If one of the chief US financial watchdogs has his way, the collapse of Sam Bankman-Fried’s FTX will shift into high gear a push to make his agency the main Bitcoin regulator and give it oversight of crypto exchanges.
On Thursday, Rostin Behnam, chairman of the Commodity Futures Trading Commission, will testify at the first congressional oversight hearing on the spectacular implosion of crypto platform FTX. He’s expected to tell members of the Senate Agriculture committee about the need to move forward with legislation to bring more of the industry onto his agency’s turf.
“Failure to act will leave consumers who have made investments in digital commodities largely unprotected,” Behnam said in remarks prepared for Thursday’s hearing.

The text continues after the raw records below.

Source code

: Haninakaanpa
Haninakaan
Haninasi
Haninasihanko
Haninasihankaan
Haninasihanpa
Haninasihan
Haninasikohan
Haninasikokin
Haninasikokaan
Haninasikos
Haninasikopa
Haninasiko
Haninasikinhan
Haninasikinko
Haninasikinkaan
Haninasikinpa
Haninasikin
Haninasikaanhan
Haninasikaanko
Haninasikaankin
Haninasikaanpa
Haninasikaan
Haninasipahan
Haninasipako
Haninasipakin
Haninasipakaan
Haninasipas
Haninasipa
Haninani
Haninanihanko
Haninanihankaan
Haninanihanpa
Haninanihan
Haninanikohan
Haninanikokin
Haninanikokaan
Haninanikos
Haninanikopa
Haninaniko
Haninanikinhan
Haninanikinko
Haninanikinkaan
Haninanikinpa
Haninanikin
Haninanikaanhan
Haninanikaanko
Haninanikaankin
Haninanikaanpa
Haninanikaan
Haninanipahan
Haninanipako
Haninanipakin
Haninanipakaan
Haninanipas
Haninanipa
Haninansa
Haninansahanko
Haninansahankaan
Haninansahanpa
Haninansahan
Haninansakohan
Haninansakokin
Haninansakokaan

Though he says there’s a critical need for a comprehensive framework for digital assets due to gaps in regulation and the appetite for crypto, his call for fast action will likely run into resistance.
Bankman-Fried’s vocal support of the bipartisan Senate bill has cast a shadow over the legislation. Critics are wary of new powers going to an agency seen as the industry’s preferred regulator and one that has far fewer resources than the Securities and Exchange Commission.
Voting on legislation during the backlash against FTX also could put lawmakers in a tough spot, particularly if they can’t get the SEC’s Gary Gensler and a host of critics on board. Gensler has said that most crypto tokens are securities that fall under his agency’s jurisdiction. He has also urged crypto exchanges offering them to register with the SEC.
More weigh-in from the Biden administration is almost certain. Earlier this week, Sherrod Brown, head of the Senate Banking Committee, urged Treasury Secretary Janet Yellen to work with lawmakers to craft crypto legislation.
Behnam has backed the Senate legislative effort led by Democrat Debbie Stabenow, the chair of the Agriculture committee who he had served as senior counsel, and Republican John Boozman. The bill would give the CFTC more power to directly oversee cryptocurrencies that are commodities, such as Bitcoin, as well as digital-asset exchanges.
Currently, the agency’s oversight abilities are primarily limited to crypto derivatives. The FTX-owned derivatives exchange that the agency oversees, LedgerX, has remained solvent and operational despite the troubles roiling the rest of Bankman-Fried’s crypto empire.
Though not the only crypto legislation with industry champions, the Digital Commodities Consumer Protection Act was among the most significant for the CFTC. The bill would beef up resources and staffing for a markets regulator that has been chronically underfunded.